Died. Robert Charles ("Bob") Benchley, 56, a sly wag with an inexact mustache, a burbling laugh and one of the world's warmest wits; of a cerebral hemorrhage; in Manhattan. Best-known and loved as an author (The Treasurer's Report; After 1903, What?) and cinemono-loguist (Love Life of a Polyp; How to Sleep), diffident Bob Benchley got a diffident start with the Curtis Publishing Co. ("They stayed in Philadelphia in their small way, and I went to Boston"). He managing-edited Conde Nast's brilliant Vanity Fair, wrote drama criticism for the old Life and the New Yorker. Though no mean cracksman ("I've got to get out of these wet clothes and into a dry martini"), he shunned the out-&-out gag, preferred to get his laughs while puttering among the minor catastrophes and major banalities of everyday life.

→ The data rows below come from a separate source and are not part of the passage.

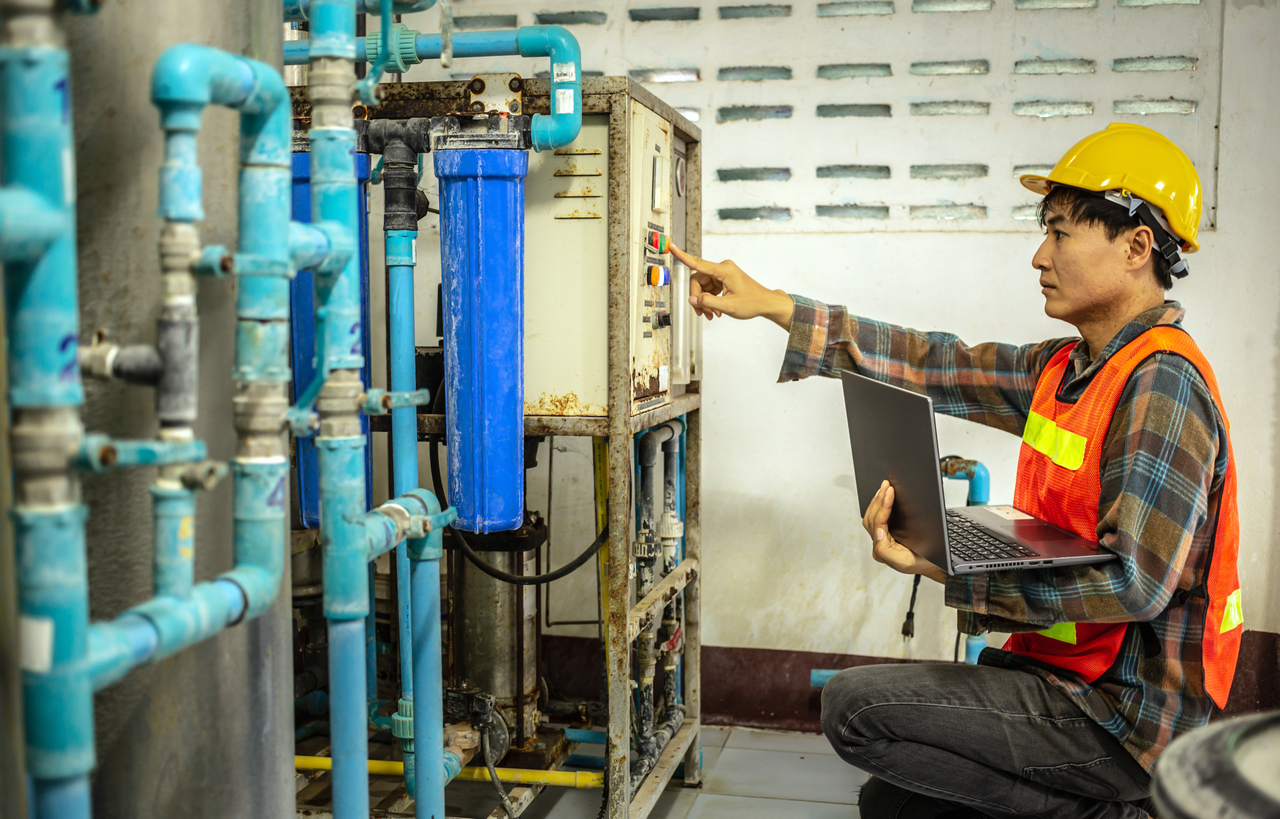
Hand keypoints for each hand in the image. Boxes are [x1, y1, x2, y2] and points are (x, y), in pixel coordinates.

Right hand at [668, 244, 794, 329]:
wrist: (765, 303)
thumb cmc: (752, 302)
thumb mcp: (728, 306)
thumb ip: (707, 302)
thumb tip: (692, 300)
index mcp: (724, 270)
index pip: (698, 263)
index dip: (682, 256)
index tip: (672, 247)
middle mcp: (722, 268)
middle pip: (697, 280)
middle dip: (698, 298)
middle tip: (702, 313)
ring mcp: (722, 273)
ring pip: (702, 286)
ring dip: (704, 301)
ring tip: (712, 314)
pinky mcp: (723, 279)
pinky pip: (709, 288)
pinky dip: (709, 299)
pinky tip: (715, 310)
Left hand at [862, 480, 946, 583]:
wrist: (936, 565)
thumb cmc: (923, 563)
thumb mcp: (904, 562)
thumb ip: (885, 550)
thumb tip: (877, 533)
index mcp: (881, 550)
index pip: (878, 523)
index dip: (883, 506)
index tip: (890, 492)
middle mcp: (879, 544)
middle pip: (872, 517)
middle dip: (879, 499)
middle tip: (887, 485)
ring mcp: (882, 538)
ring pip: (873, 516)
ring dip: (878, 500)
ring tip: (884, 487)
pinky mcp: (888, 534)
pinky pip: (879, 517)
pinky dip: (880, 505)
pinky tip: (884, 496)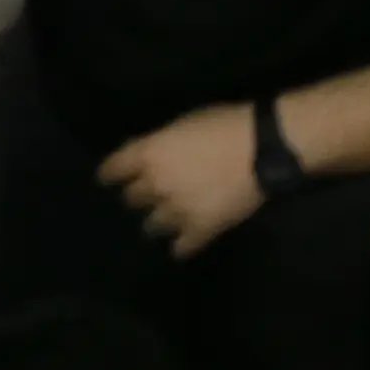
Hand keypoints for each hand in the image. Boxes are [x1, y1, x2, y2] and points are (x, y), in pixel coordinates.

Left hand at [98, 104, 264, 258]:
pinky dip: (180, 245)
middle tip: (146, 194)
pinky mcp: (201, 229)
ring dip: (156, 221)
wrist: (261, 148)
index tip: (108, 179)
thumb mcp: (183, 123)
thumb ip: (158, 142)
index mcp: (149, 154)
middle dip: (137, 196)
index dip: (109, 174)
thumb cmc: (223, 124)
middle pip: (131, 199)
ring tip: (164, 219)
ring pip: (152, 226)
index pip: (113, 170)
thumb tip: (142, 151)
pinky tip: (181, 244)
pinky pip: (181, 247)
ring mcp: (177, 211)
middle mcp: (156, 185)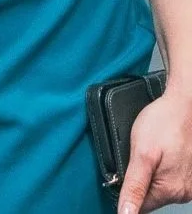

Died. Doris Keane, 63, star of the 1913 stage hit Romance, who married and divorced her leading man, Basil Sydney (said she: "Romance and marriage are two different things"); in Manhattan.

Died. Dr. Francis William Aston, 68, British chemist who won a 1922 Nobel Prize for inventing the mass spectrograph, through which heavy water and uranium 235 (atomic bomb ingredient) were discovered; in Cambridge, England. He once warned against atomic tinkering: "All hydrogen on earth might be transformed at once, and this most successful experiment published to the universe [as] a new star of extraordinary brilliance."

Died. Ellen Anderson Gholson Glasgow, 71, realistic novelist of the new South; of a heart attack; in Richmond. A spinster who never went to school, she wrote her first story at seven, her 20th and last novel, the Pulitzer Prize-winning In This Our Life, at 68. Between the two she cultivated muscular ethics, a sinewy style, the flaccid enmity of the old South. To the1 impact of her novels, a critic testified: "Southern romance is dead. Ellen Glasgow has murdered it."